[What the task asks] Needed from the data below: all lines that contain the word "linhas".

[Records to process]
====

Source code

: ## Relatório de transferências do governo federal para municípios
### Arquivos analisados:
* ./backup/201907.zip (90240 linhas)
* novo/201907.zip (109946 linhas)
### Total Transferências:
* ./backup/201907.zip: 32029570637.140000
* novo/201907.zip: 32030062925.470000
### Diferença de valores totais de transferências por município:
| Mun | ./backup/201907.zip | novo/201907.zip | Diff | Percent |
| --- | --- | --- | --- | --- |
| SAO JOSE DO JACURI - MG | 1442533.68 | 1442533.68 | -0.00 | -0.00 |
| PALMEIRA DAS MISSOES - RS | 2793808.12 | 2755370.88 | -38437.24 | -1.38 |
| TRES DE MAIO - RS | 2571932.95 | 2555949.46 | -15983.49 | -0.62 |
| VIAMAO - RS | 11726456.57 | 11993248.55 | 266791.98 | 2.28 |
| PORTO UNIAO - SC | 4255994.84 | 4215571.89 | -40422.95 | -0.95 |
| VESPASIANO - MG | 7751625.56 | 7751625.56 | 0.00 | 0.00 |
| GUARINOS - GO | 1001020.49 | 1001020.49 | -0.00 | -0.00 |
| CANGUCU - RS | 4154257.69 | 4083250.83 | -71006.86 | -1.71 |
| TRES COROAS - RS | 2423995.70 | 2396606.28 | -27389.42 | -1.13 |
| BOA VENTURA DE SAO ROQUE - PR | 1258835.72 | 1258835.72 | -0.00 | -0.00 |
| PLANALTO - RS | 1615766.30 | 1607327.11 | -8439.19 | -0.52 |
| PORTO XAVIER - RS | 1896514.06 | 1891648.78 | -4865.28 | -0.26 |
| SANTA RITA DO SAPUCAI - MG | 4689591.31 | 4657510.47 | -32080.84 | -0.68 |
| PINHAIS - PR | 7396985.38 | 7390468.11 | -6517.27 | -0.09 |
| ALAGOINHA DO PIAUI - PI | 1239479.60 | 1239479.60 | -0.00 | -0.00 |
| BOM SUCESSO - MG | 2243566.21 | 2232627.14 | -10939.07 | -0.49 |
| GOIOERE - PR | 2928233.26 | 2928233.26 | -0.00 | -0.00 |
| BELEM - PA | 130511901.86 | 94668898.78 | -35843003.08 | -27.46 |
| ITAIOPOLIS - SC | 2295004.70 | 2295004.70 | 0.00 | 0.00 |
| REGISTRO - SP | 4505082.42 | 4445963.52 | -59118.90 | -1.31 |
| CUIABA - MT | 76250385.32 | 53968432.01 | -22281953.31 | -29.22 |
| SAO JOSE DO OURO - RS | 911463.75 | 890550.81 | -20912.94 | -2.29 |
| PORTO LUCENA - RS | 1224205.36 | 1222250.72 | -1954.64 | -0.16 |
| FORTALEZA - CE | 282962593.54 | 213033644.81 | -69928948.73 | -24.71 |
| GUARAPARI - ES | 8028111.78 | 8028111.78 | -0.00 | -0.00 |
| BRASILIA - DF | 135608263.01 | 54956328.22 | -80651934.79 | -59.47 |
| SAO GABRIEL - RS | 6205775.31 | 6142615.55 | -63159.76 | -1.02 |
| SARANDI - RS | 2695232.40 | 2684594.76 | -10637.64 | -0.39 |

====

[Written answer]
* ./backup/201907.zip (90240 linhas)
* novo/201907.zip (109946 linhas)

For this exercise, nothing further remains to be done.